I have a table with over 1000+ columns which contain string values (alphabets, that can be converted to numeric if needed). I want to use GroupBy (or any other) node to calculate the value with maximum occurence in each column and it's percentage occurence in that particular column.
Now, I can identify the value with maximum occurence and the number of of times it occurs in a column, but I am not able to calculate its percentage occurance.
For example if I have the following column:
Here using GroupBy node (Aggregation method: Mode) I can calculate that 'A' occurs maximum times and that it occurs 5 times. How do I tell that its percentage occurance is 50%?
Can anyone suggest a workflow for that, please?
Isn't there a percentage aggregation count in the groupby node?
There is but but how do I make sure that the percentage of the value with maximum occurrence is calculated?
Is there any way to do it that I may not know about?
Hope the attached workflow helps. It was not clear whether it was a requirement to compute the initial groups too if not, the inner loop can be replaced with a simpler part using TableRow To Variable.
PS.: It is easy to use strings instead of the numeric columns, but the data generator is easier to use numerics. (Just change the row filter and the snippets.)
attached you can find another flow without loops which should be faster for tables with many columns.
Quite nice. :) Thanks for sharing.
Would it not be a problem to select the columns with count in the _Count suffix? With 3 columns that is easy though.
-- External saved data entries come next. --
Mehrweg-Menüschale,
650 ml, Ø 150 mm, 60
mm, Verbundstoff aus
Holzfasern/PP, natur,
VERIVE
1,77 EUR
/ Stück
I guess I misunderstood the original problem, silly me (in my example the highest value's percentage is selected not the most common value's).
Do you have an idea how should the multiple mode handled? The GroupBy Mode selects only a single value (the first most common). I think the better idea would be not using that at all, but using the occurrences table as you do, except keeping all of the most common values. (But in this case the loop is necessary again.)
by using "_Column" as search string and selecting the "Select all search hits" option you can select all necessary columns in one go in the column loop. We already have a bug to include regular expression support in the column filter which would make it easier.
You are right. If the column contains more than one most frequent value the mode operation returns only one of the values. In order to find all these values you would need to use the occurrence table as you said. Thanks for your comment.